Questions on the material:
(1) Answer these from the filter thread, one line each:
(a) According to the first post, what could a leaking filter do?
(b) Which filter did b Lurkn end up getting?
(c) What did people complain about with the aquatops?
(2) From the filter thread, list every reason b Lurkn gives for getting the fx6 rather than the aquatops.
(3) Pick up the filter thread where it stops and keep writing.

Excerpt:

....

I always feel that a leaking filter could do FAR more damage than the money saved on the front end.


----------



## b Lurkn (Sep 3, 2012)

Those were my thoughts as well. The aquatops were a good price but they seems cheaply made, and people complained about cheap plastic parts (which I understand due to price) but I don't want something I'll have to replace in a year or two anyways.
Not to mention maintaining 2 would be more of a pain then one. So that's why I got the fx6. Unpaid 339.00 on amazon which is high but it has a solid reputation to back it that the aquatops lack


----------



## mclaren880 (May 20, 2012)

....

Excerpted records:

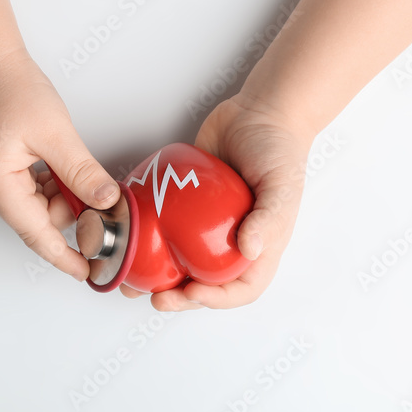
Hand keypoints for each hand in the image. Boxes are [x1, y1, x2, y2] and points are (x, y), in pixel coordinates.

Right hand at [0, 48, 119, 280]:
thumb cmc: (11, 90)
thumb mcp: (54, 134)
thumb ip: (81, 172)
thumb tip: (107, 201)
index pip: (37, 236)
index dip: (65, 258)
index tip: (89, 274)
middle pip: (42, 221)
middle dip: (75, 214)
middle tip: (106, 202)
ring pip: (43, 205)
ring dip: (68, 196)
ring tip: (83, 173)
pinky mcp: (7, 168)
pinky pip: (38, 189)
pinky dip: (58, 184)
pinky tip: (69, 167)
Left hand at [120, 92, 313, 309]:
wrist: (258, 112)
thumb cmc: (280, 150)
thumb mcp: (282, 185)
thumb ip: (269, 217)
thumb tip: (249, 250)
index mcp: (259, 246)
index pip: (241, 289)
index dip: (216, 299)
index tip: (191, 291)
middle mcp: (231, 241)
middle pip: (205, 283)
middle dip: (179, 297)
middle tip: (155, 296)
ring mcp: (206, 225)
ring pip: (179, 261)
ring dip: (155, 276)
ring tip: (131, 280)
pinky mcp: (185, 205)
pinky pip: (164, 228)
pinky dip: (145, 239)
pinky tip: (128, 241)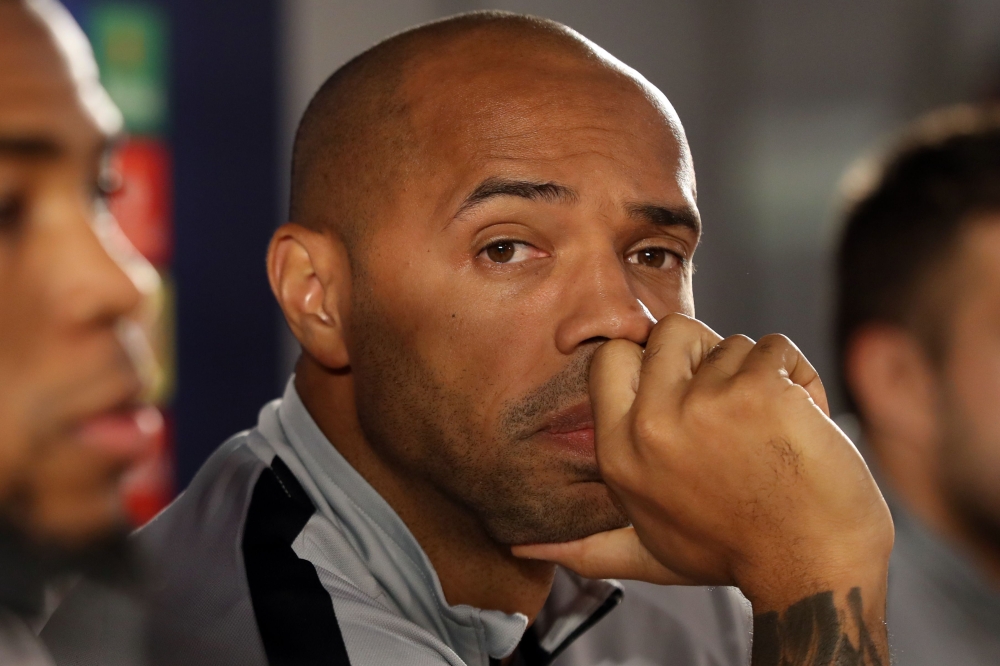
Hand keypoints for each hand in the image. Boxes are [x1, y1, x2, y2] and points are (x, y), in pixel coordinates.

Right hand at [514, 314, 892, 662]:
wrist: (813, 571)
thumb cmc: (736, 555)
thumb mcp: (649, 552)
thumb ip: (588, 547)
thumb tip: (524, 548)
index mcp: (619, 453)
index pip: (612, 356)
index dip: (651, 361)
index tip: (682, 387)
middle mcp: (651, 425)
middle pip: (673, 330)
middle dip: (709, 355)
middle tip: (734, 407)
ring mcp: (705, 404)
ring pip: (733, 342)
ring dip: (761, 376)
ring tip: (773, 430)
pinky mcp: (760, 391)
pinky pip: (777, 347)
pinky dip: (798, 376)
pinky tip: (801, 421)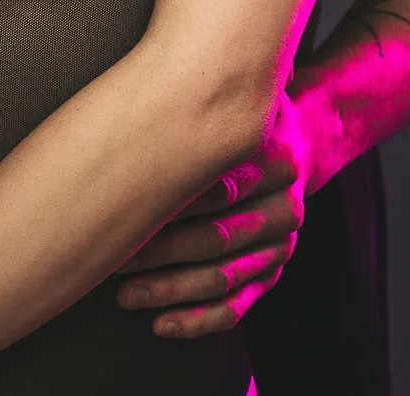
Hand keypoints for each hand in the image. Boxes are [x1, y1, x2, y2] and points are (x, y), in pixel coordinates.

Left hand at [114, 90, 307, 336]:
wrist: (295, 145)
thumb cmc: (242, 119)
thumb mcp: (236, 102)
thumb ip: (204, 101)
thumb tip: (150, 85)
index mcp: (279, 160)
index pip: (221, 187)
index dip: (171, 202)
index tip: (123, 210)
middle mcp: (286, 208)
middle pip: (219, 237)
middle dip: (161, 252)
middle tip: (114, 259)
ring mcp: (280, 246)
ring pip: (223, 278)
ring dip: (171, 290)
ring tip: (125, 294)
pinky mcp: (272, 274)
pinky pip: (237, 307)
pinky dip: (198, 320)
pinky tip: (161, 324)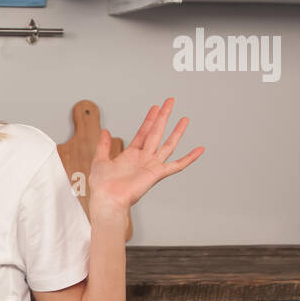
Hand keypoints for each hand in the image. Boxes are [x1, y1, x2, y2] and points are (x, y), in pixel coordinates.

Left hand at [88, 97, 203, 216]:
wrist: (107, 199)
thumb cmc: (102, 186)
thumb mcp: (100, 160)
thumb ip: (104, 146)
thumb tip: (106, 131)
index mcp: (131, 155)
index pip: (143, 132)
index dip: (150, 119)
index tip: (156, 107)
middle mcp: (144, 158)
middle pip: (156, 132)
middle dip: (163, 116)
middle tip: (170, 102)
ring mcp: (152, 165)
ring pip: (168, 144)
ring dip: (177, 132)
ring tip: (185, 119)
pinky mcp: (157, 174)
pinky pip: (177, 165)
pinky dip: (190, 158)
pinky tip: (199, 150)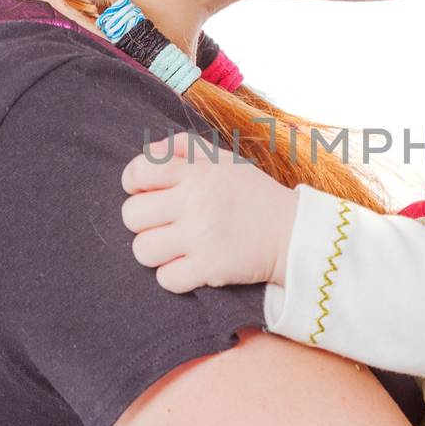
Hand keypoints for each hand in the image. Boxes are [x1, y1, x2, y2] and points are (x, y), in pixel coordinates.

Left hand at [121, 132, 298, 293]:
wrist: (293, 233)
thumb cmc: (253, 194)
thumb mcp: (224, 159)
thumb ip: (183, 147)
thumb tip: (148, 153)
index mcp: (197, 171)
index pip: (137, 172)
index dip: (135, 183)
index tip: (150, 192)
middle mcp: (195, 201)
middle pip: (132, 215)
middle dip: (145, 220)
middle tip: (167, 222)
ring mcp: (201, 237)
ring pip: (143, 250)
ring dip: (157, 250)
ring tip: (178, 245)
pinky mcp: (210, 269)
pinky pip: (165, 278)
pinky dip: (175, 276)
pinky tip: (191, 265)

....

Answers by item:
(1)
(a) It could do far more damage than the money saved on the front end.
(b) The fx6.
(c) Cheap plastic parts.

(2)
- The aquatops seemed cheaply made.
- People complained about cheap plastic parts on the aquatops.
- b Lurkn didn't want something that would need replacing in a year or two anyway.
- Maintaining two filters would be more of a pain than maintaining one.
- The fx6 has a solid reputation to back it, which the aquatops lack.

(3)
Nice! yeah i don't think you'll regret it. No filter is perfect, but i've liked my fx5. It took me a little to figure exactly how i like to run it, but i'm very pleased. I also paid $260 without media, so your price a little more in line with that as i believe the fx6 comes with media. Also, Amazon sells cheaper foam pads that from what i can are the exact same.


----------



## Iggy Newcastle (May 15, 2012)

The media you receive with the filter is minimal. I'd suggest using the foam pads in the top tray and packing the bottom 2 with media. Ditch the carbon pad.


----------



## b Lurkn (Sep 3, 2012)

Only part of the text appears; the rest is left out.